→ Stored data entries
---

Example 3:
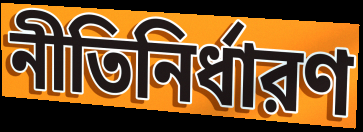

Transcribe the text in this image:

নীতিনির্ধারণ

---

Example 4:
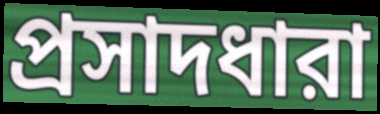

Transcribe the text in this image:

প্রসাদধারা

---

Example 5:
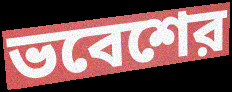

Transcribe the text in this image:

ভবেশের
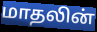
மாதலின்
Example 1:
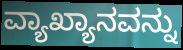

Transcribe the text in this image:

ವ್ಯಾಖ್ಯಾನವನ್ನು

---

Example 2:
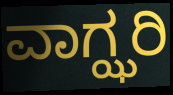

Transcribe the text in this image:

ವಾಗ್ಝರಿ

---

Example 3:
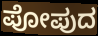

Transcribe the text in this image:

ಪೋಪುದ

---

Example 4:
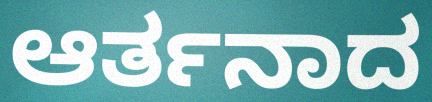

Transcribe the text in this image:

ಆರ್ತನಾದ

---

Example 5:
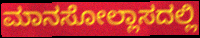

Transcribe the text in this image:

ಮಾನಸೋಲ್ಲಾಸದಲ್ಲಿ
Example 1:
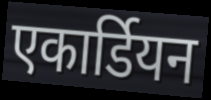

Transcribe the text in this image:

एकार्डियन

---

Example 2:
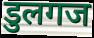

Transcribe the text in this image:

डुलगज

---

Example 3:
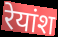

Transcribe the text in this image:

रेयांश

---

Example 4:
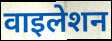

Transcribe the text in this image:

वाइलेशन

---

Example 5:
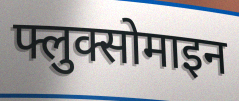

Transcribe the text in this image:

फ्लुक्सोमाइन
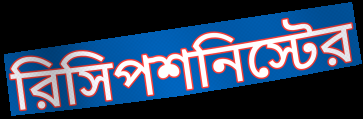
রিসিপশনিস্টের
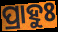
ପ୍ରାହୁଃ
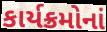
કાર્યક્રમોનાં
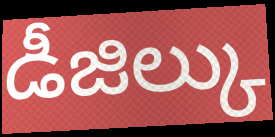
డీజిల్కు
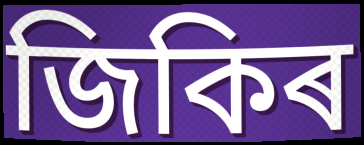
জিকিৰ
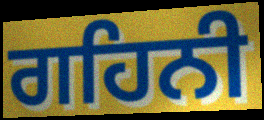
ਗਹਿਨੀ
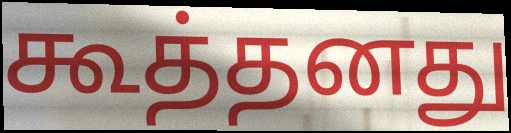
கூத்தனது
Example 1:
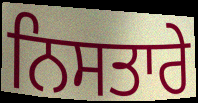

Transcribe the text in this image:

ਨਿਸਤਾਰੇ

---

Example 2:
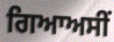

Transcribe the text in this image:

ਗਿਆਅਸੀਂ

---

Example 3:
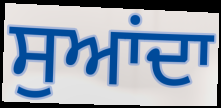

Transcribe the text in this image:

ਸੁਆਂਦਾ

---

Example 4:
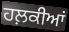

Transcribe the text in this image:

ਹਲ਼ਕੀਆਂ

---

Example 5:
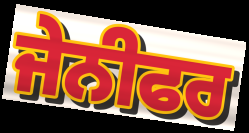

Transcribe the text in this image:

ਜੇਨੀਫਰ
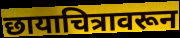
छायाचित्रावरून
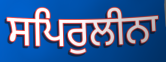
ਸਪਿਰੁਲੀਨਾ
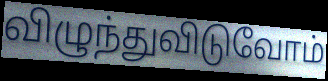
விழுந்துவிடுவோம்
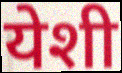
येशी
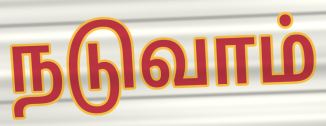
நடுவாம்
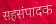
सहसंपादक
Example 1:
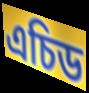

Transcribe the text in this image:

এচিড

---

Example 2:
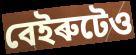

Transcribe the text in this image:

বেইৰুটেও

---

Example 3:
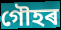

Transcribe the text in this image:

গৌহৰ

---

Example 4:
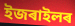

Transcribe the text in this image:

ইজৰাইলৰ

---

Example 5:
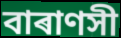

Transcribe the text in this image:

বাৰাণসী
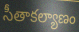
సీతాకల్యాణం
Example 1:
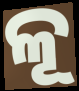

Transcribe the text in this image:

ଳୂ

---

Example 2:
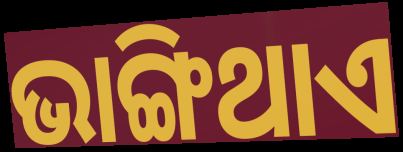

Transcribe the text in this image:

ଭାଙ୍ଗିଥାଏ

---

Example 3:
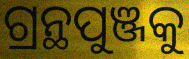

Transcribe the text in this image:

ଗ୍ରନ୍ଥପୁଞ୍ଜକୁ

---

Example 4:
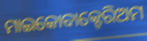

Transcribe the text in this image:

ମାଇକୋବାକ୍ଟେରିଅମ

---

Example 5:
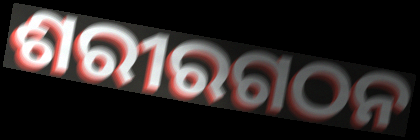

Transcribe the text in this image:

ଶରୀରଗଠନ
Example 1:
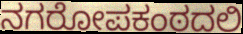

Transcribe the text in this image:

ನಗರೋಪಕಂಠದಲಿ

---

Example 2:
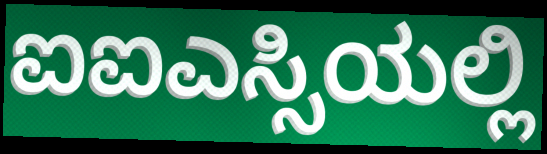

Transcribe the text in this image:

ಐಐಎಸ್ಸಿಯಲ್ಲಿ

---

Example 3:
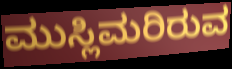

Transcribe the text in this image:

→ Assigned task
The pictures alone are to be left out when the data above is copied; all else must match exactly.

→ Answer for the task
---

Example 3:

Transcribe the text in this image:

নীতিনির্ধারণ

---

Example 4:

Transcribe the text in this image:

প্রসাদধারা

---

Example 5:

Transcribe the text in this image:

ভবেশের
மாதலின்
Example 1:

Transcribe the text in this image:

ವ್ಯಾಖ್ಯಾನವನ್ನು

---

Example 2:

Transcribe the text in this image:

ವಾಗ್ಝರಿ

---

Example 3:

Transcribe the text in this image:

ಪೋಪುದ

---

Example 4:

Transcribe the text in this image:

ಆರ್ತನಾದ

---

Example 5:

Transcribe the text in this image:

ಮಾನಸೋಲ್ಲಾಸದಲ್ಲಿ
Example 1:

Transcribe the text in this image:

एकार्डियन

---

Example 2:

Transcribe the text in this image:

डुलगज

---

Example 3:

Transcribe the text in this image:

रेयांश

---

Example 4:

Transcribe the text in this image:

वाइलेशन

---

Example 5:

Transcribe the text in this image:

फ्लुक्सोमाइन
রিসিপশনিস্টের
ପ୍ରାହୁଃ
કાર્યક્રમોનાં
డీజిల్కు
জিকিৰ
ਗਹਿਨੀ
கூத்தனது
Example 1:

Transcribe the text in this image:

ਨਿਸਤਾਰੇ

---

Example 2:

Transcribe the text in this image:

ਗਿਆਅਸੀਂ

---

Example 3:

Transcribe the text in this image:

ਸੁਆਂਦਾ

---

Example 4:

Transcribe the text in this image:

ਹਲ਼ਕੀਆਂ

---

Example 5:

Transcribe the text in this image:

ਜੇਨੀਫਰ
छायाचित्रावरून
ਸਪਿਰੁਲੀਨਾ
விழுந்துவிடுவோம்
येशी
நடுவாம்
सहसंपादक
Example 1:

Transcribe the text in this image:

এচিড

---

Example 2:

Transcribe the text in this image:

বেইৰুটেও

---

Example 3:

Transcribe the text in this image:

গৌহৰ

---

Example 4:

Transcribe the text in this image:

ইজৰাইলৰ

---

Example 5:

Transcribe the text in this image:

বাৰাণসী
సీతాకల్యాణం
Example 1:

Transcribe the text in this image:

ଳୂ

---

Example 2:

Transcribe the text in this image:

ଭାଙ୍ଗିଥାଏ

---

Example 3:

Transcribe the text in this image:

ଗ୍ରନ୍ଥପୁଞ୍ଜକୁ

---

Example 4:

Transcribe the text in this image:

ମାଇକୋବାକ୍ଟେରିଅମ

---

Example 5:

Transcribe the text in this image:

ଶରୀରଗଠନ
Example 1:

Transcribe the text in this image:

ನಗರೋಪಕಂಠದಲಿ

---

Example 2:

Transcribe the text in this image:

ಐಐಎಸ್ಸಿಯಲ್ಲಿ

---

Example 3:

Transcribe the text in this image:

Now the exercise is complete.